§ **RECORD EXTRACTS**:
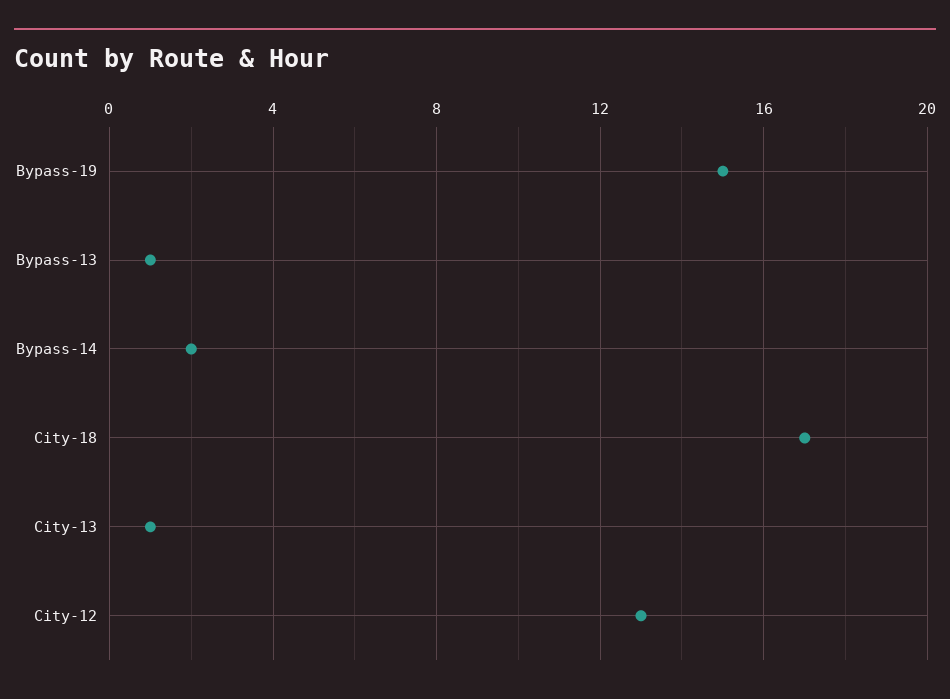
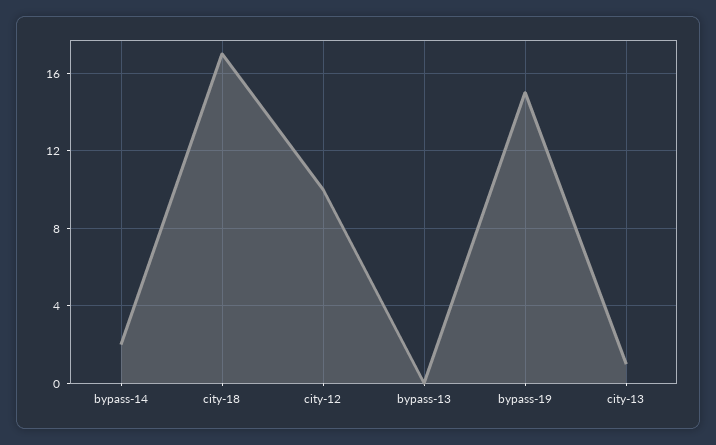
  {
    "Bypass-19": 15,
-   "Bypass-13": 1,
+   "Bypass-13": 0,
    "Bypass-14": 2,
    "City-18": 17,
    "City-13": 1,
-   "City-12": 13
+   "City-12": 10
  }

§ **WHAT THE EXERCISE ASKS**:
Leave the pictures out and return each entry exactly.

§ **SOLUTION BELOW**:
  {
    "Bypass-19": 15,
-   "Bypass-13": 1,
+   "Bypass-13": 0,
    "Bypass-14": 2,
    "City-18": 17,
    "City-13": 1,
-   "City-12": 13
+   "City-12": 10
  }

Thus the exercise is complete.